Vorgegebener Text:
Für Gelegs, der seit dem Jahr 2000 das Büro des ORF in Budapest leitet, ist
dieser Vorwurf ein weiterer Beweis für die Wehleidigkeit der
Orbán-Regierung gegenüber jeder Art von Kritik. Ungarn hat sich in den
vergangenen vier Jahren dramatisch verändert.
Seit Premier Viktor Orbán und seine rechtsnationalistische Fidesz durch die
Wahlen 2010 an die Macht kamen, überschlagen sich die Ereignisse. Gelegs,
unterstützt von Koautor Roland Adrowitzer aus Brüssel, zeichnet faktenreich
nach, wie das Land nachhaltig nach den Vorstellungen des ehrgeizigen
Regierungschefs umgestaltet wird.
Das Mediengesetz, das kritischen Stimmen immer weniger Freiraum gibt; die
Verfassung, die Wertvorstellungen des 19. Jahrhunderts als Leitbilder der
Gesellschaft einzementiert; die Sanierung der Staatsfinanzen auf dem Rücken
ausländischer Banken, Konzerne und Landwirte. Orbán, der dank einer
Zweidrittelmehrheit im Parlament über praktisch unbeschränkte Macht
verfügt, lässt keinen Bereich aus, um dem Land für viele Jahre seinen
Stempel aufzudrücken.
Er hievt Vertrauensleute in Schlüsselpositionen, die noch in der
übernächsten Regierungsperiode im Amt sein werden, versucht in die Justiz
einzugreifen und lenkt Profite seiner unorthodoxen Wirtschaftspolitik in
die Taschen seiner Getreuen.
## Der größte Profiteur von EU-Fördermitteln
Und wenn der Verfassungsgerichtshof gegen ein Gesetz einschreitet, lässt er
die umstrittenen Passagen – ätsch! – in Verfassungsrang heben, um sie dem
Zugriff der Verfassungshüter zu entziehen. Nur den Einspruch der EU gegen
Gesetze, die dem europäischen Wertekanon widersprechen, kann er nicht immer
parieren. Mehrmals musste Orbán zurückstecken und rächte sich für die
Schmach mit wütenden Tiraden gegen die Eurokratie, die in Ungarn gerne mit
der Zwangsjacke Moskaus im Kommunismus gleichgesetzt wird. Dass Ungarn,
gemessen an seiner Wirtschaftskraft, der größte Profiteur von
EU-Fördermitteln ist, erfahren die Ungarn nicht.

Deine Aufgaben:
(A) Prüfe, ob die Aussagen (i) bis (iii) mit dem Text übereinstimmen: (i) Gelegs leitet seit 2000 das ORF-Büro in Budapest. (ii) Orbán kann jeden Einspruch der EU abwehren. (iii) Orbán hat im Parlament eine Zweidrittelmehrheit. Antworte jeweils mit Ja oder Nein und zitiere die entscheidenden Worte des Textes wörtlich.
(B) Schreib aus dem Text den Abschnitt zwischen „Das Mediengesetz, das“ und „Stempel aufzudrücken.“ wortgetreu ab, beide Stellen eingeschlossen.

Bereitgestelltes Material:
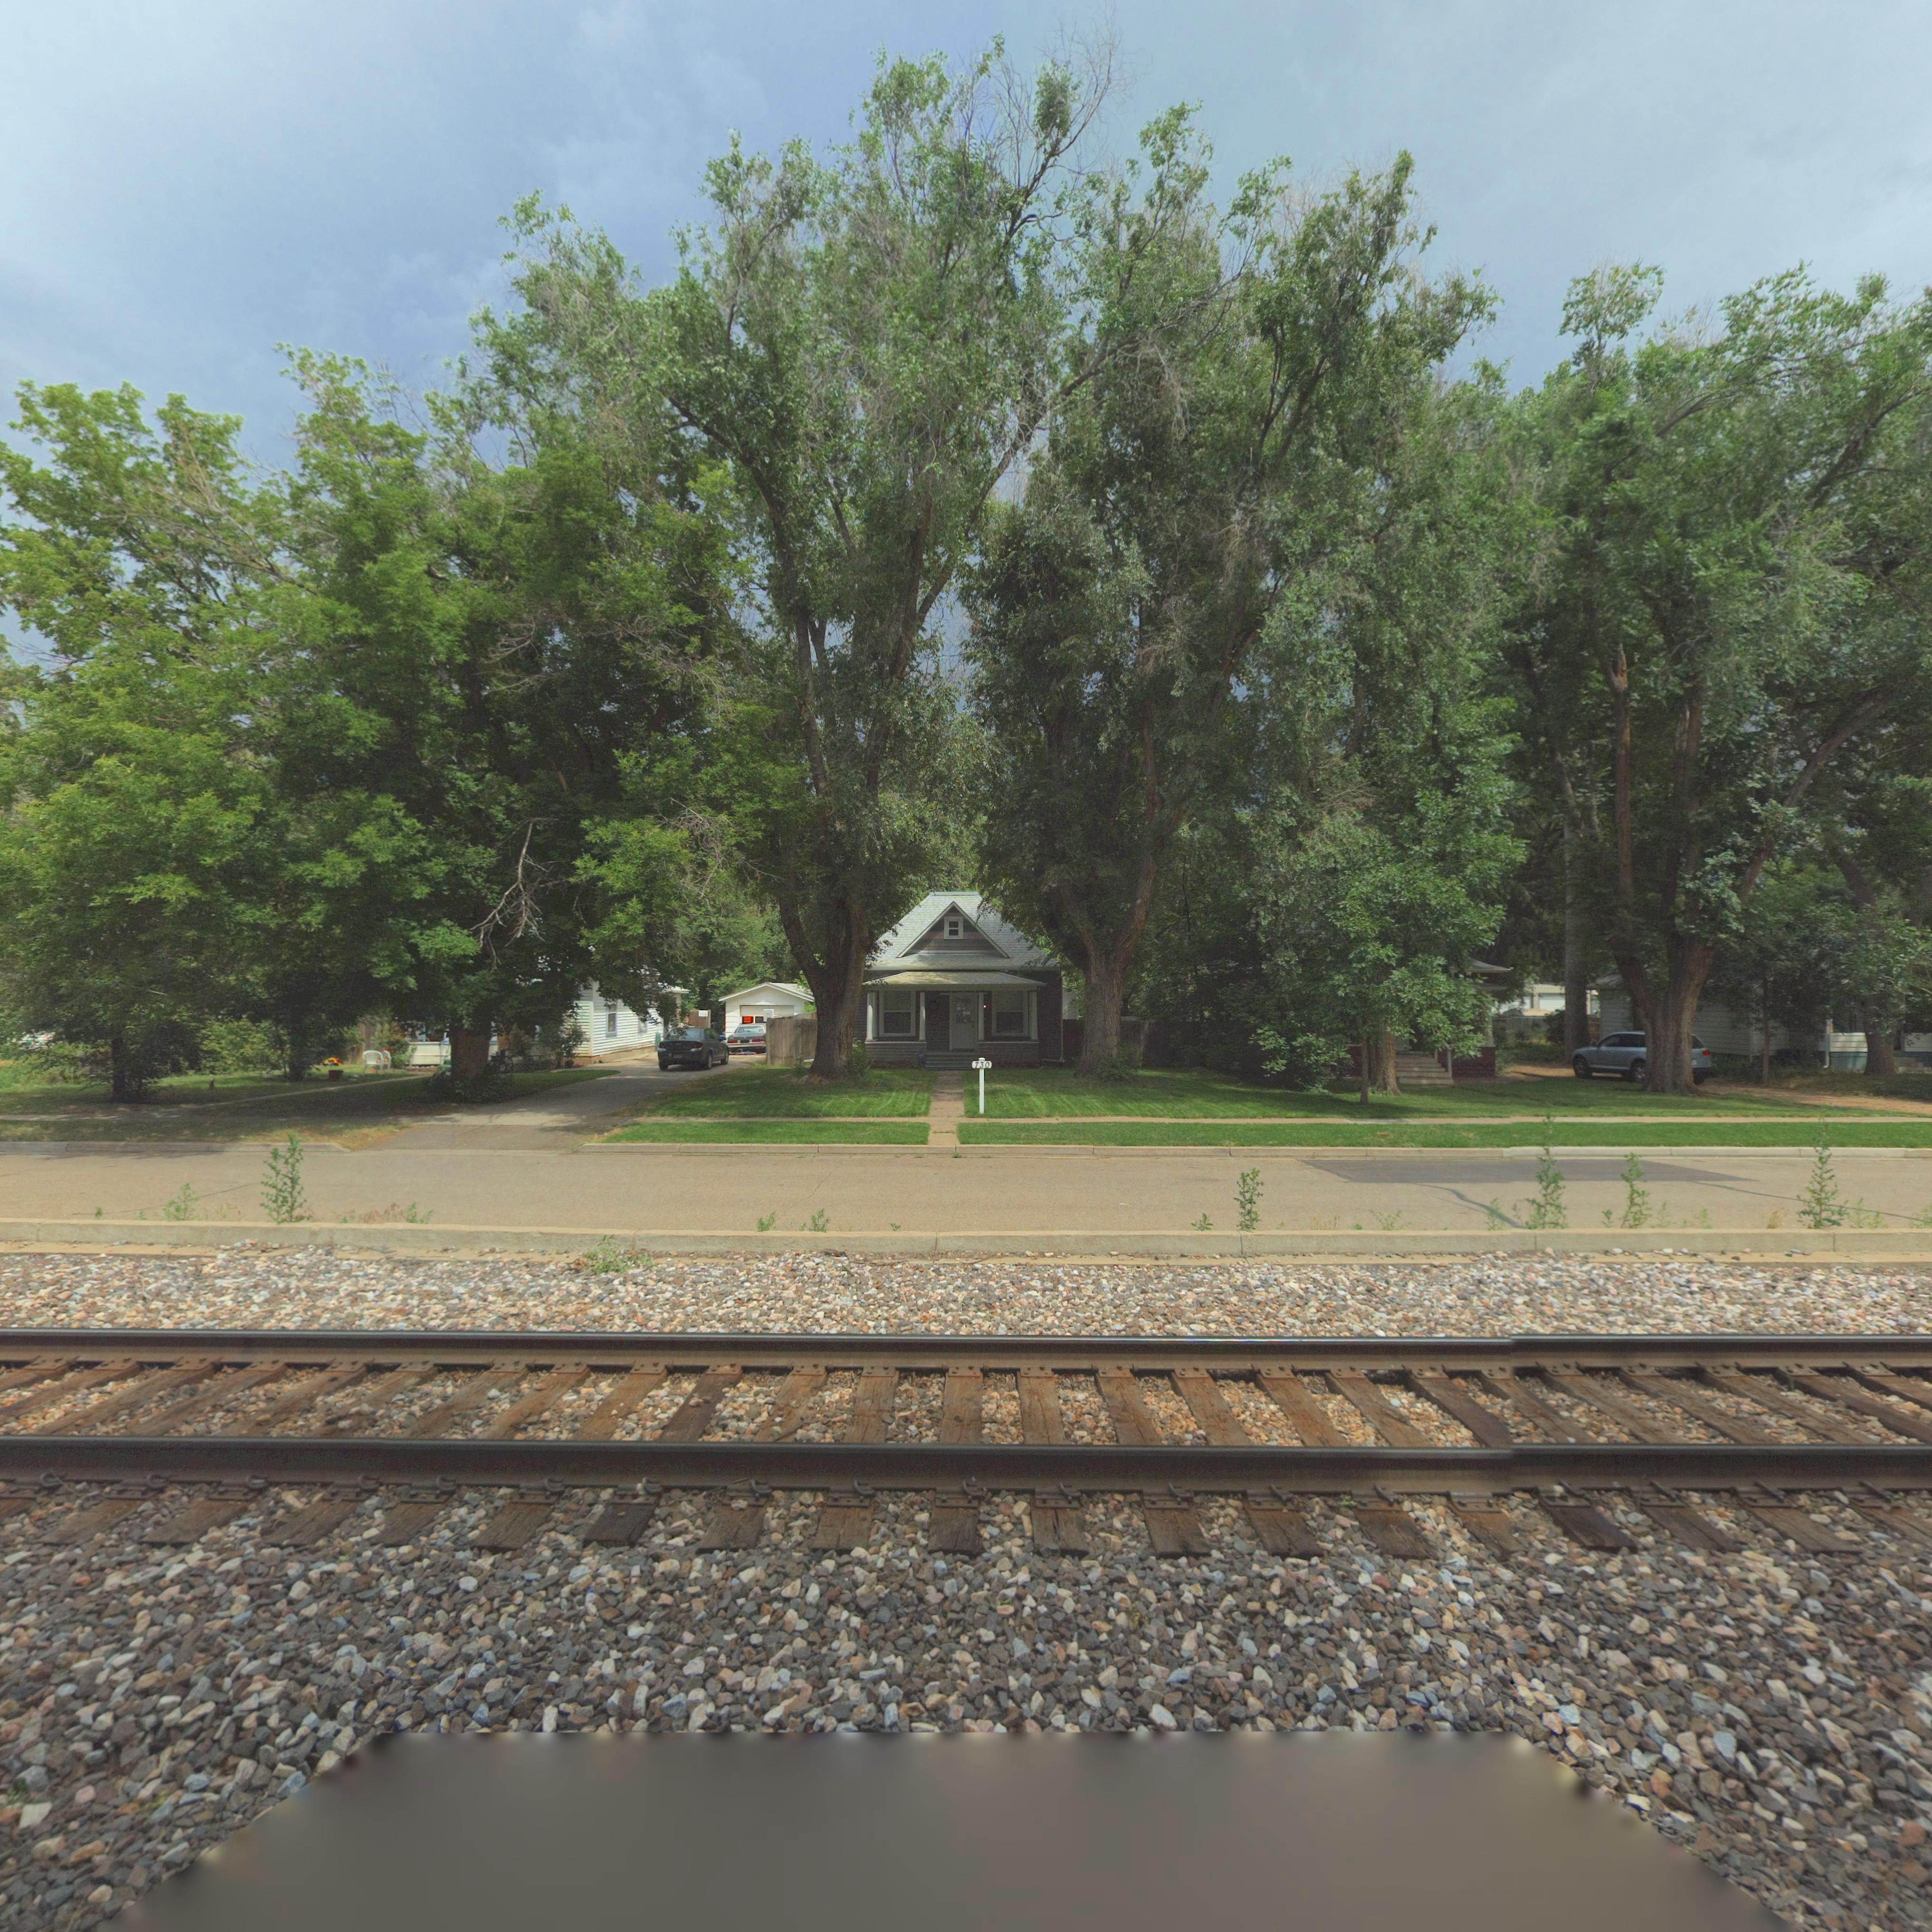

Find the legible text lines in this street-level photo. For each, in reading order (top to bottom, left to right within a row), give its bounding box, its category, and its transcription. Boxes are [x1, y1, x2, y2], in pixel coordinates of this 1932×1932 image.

[973, 1061, 990, 1068] StreetNumber: 730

Vollständige Lösungen:
(A)
(i) Ja: „der seit dem Jahr 2000 das Büro des ORF in Budapest leitet“
(ii) Nein: „Nur den Einspruch der EU gegen Gesetze, die dem europäischen Wertekanon widersprechen, kann er nicht immer parieren.“
(iii) Ja: „Orbán, der dank einer Zweidrittelmehrheit im Parlament über praktisch unbeschränkte Macht verfügt“

(B)
Das Mediengesetz, das kritischen Stimmen immer weniger Freiraum gibt; die
Verfassung, die Wertvorstellungen des 19. Jahrhunderts als Leitbilder der
Gesellschaft einzementiert; die Sanierung der Staatsfinanzen auf dem Rücken
ausländischer Banken, Konzerne und Landwirte. Orbán, der dank einer
Zweidrittelmehrheit im Parlament über praktisch unbeschränkte Macht
verfügt, lässt keinen Bereich aus, um dem Land für viele Jahre seinen
Stempel aufzudrücken.